_Required action_
Your output is the line containing "三、提議人姓名、國民身分證統一編號或戶籍地址書寫錯誤或不明。" plus all lines after it to the end of the records, reproduced exactly, with nothing else.
=-=-=-=-=
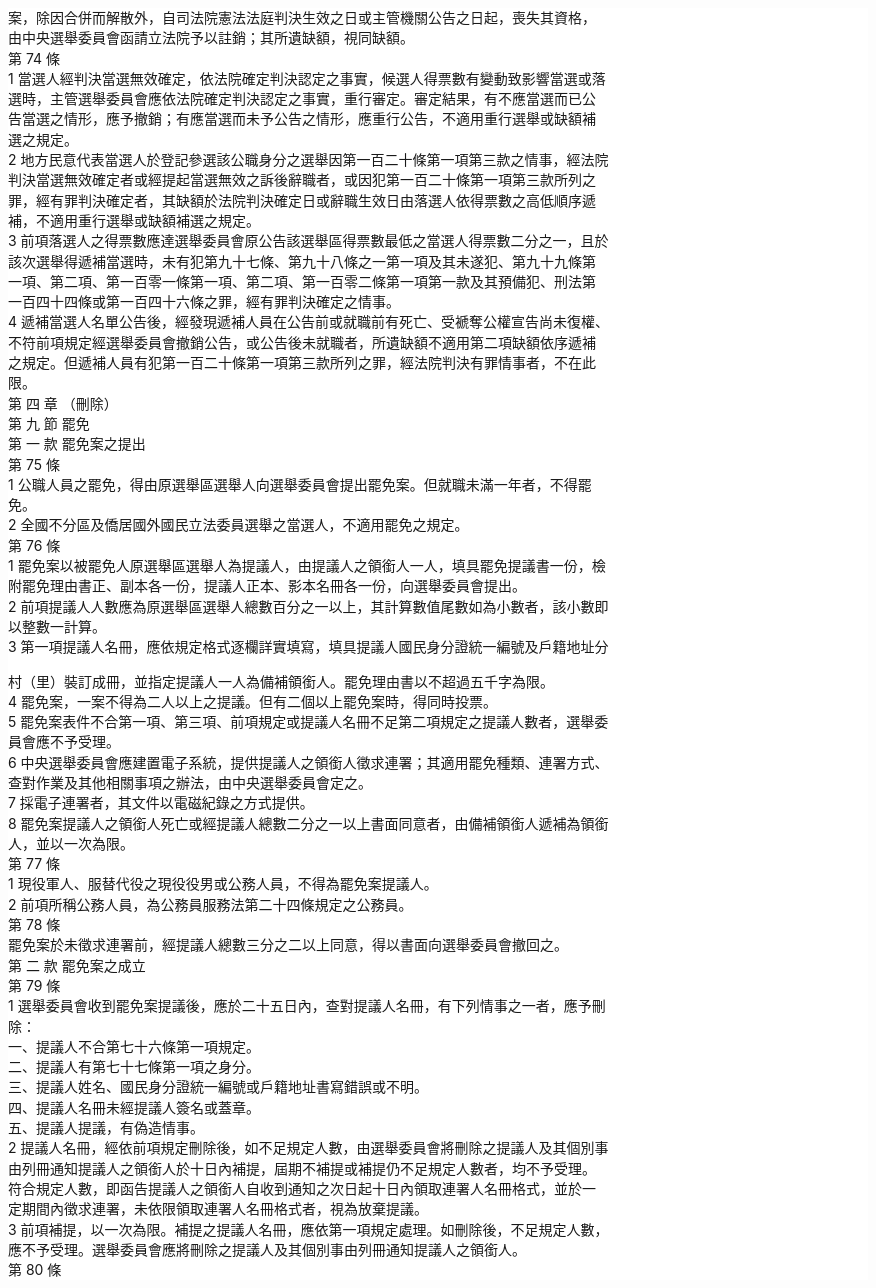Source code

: 
案，除因合併而解散外，自司法院憲法法庭判決生效之日或主管機關公告之日起，喪失其資格，  
由中央選舉委員會函請立法院予以註銷；其所遺缺額，視同缺額。  
第 74 條  
1 當選人經判決當選無效確定，依法院確定判決認定之事實，候選人得票數有變動致影響當選或落  
選時，主管選舉委員會應依法院確定判決認定之事實，重行審定。審定結果，有不應當選而已公  
告當選之情形，應予撤銷；有應當選而未予公告之情形，應重行公告，不適用重行選舉或缺額補  
選之規定。  
2 地方民意代表當選人於登記參選該公職身分之選舉因第一百二十條第一項第三款之情事，經法院  
判決當選無效確定者或經提起當選無效之訴後辭職者，或因犯第一百二十條第一項第三款所列之  
罪，經有罪判決確定者，其缺額於法院判決確定日或辭職生效日由落選人依得票數之高低順序遞  
補，不適用重行選舉或缺額補選之規定。  
3 前項落選人之得票數應達選舉委員會原公告該選舉區得票數最低之當選人得票數二分之一，且於  
該次選舉得遞補當選時，未有犯第九十七條、第九十八條之一第一項及其未遂犯、第九十九條第  
一項、第二項、第一百零一條第一項、第二項、第一百零二條第一項第一款及其預備犯、刑法第  
一百四十四條或第一百四十六條之罪，經有罪判決確定之情事。  
4 遞補當選人名單公告後，經發現遞補人員在公告前或就職前有死亡、受褫奪公權宣告尚未復權、  
不符前項規定經選舉委員會撤銷公告，或公告後未就職者，所遺缺額不適用第二項缺額依序遞補  
之規定。但遞補人員有犯第一百二十條第一項第三款所列之罪，經法院判決有罪情事者，不在此  
限。  
第 四 章 （刪除）  
第 九 節 罷免  
第 一 款 罷免案之提出  
第 75 條  
1 公職人員之罷免，得由原選舉區選舉人向選舉委員會提出罷免案。但就職未滿一年者，不得罷  
免。  
2 全國不分區及僑居國外國民立法委員選舉之當選人，不適用罷免之規定。  
第 76 條  
1 罷免案以被罷免人原選舉區選舉人為提議人，由提議人之領銜人一人，填具罷免提議書一份，檢  
附罷免理由書正、副本各一份，提議人正本、影本名冊各一份，向選舉委員會提出。  
2 前項提議人人數應為原選舉區選舉人總數百分之一以上，其計算數值尾數如為小數者，該小數即  
以整數一計算。  
3 第一項提議人名冊，應依規定格式逐欄詳實填寫，填具提議人國民身分證統一編號及戶籍地址分  


村（里）裝訂成冊，並指定提議人一人為備補領銜人。罷免理由書以不超過五千字為限。  
4 罷免案，一案不得為二人以上之提議。但有二個以上罷免案時，得同時投票。  
5 罷免案表件不合第一項、第三項、前項規定或提議人名冊不足第二項規定之提議人數者，選舉委  
員會應不予受理。  
6 中央選舉委員會應建置電子系統，提供提議人之領銜人徵求連署；其適用罷免種類、連署方式、  
查對作業及其他相關事項之辦法，由中央選舉委員會定之。  
7 採電子連署者，其文件以電磁紀錄之方式提供。  
8 罷免案提議人之領銜人死亡或經提議人總數二分之一以上書面同意者，由備補領銜人遞補為領銜  
人，並以一次為限。  
第 77 條  
1 現役軍人、服替代役之現役役男或公務人員，不得為罷免案提議人。  
2 前項所稱公務人員，為公務員服務法第二十四條規定之公務員。  
第 78 條  
罷免案於未徵求連署前，經提議人總數三分之二以上同意，得以書面向選舉委員會撤回之。  
第 二 款 罷免案之成立  
第 79 條  
1 選舉委員會收到罷免案提議後，應於二十五日內，查對提議人名冊，有下列情事之一者，應予刪  
除：  
一、提議人不合第七十六條第一項規定。  
二、提議人有第七十七條第一項之身分。  
三、提議人姓名、國民身分證統一編號或戶籍地址書寫錯誤或不明。  
四、提議人名冊未經提議人簽名或蓋章。  
五、提議人提議，有偽造情事。  
2 提議人名冊，經依前項規定刪除後，如不足規定人數，由選舉委員會將刪除之提議人及其個別事  
由列冊通知提議人之領銜人於十日內補提，屆期不補提或補提仍不足規定人數者，均不予受理。  
符合規定人數，即函告提議人之領銜人自收到通知之次日起十日內領取連署人名冊格式，並於一  
定期間內徵求連署，未依限領取連署人名冊格式者，視為放棄提議。  
3 前項補提，以一次為限。補提之提議人名冊，應依第一項規定處理。如刪除後，不足規定人數，  
應不予受理。選舉委員會應將刪除之提議人及其個別事由列冊通知提議人之領銜人。  
第 80 條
=-=-=-=-=
_Expected answer_
三、提議人姓名、國民身分證統一編號或戶籍地址書寫錯誤或不明。  
四、提議人名冊未經提議人簽名或蓋章。  
五、提議人提議，有偽造情事。  
2 提議人名冊，經依前項規定刪除後，如不足規定人數，由選舉委員會將刪除之提議人及其個別事  
由列冊通知提議人之領銜人於十日內補提，屆期不補提或補提仍不足規定人數者，均不予受理。  
符合規定人數，即函告提議人之領銜人自收到通知之次日起十日內領取連署人名冊格式，並於一  
定期間內徵求連署，未依限領取連署人名冊格式者，視為放棄提議。  
3 前項補提，以一次為限。補提之提議人名冊，應依第一項規定處理。如刪除後，不足規定人數，  
應不予受理。選舉委員會應將刪除之提議人及其個別事由列冊通知提議人之領銜人。  
第 80 條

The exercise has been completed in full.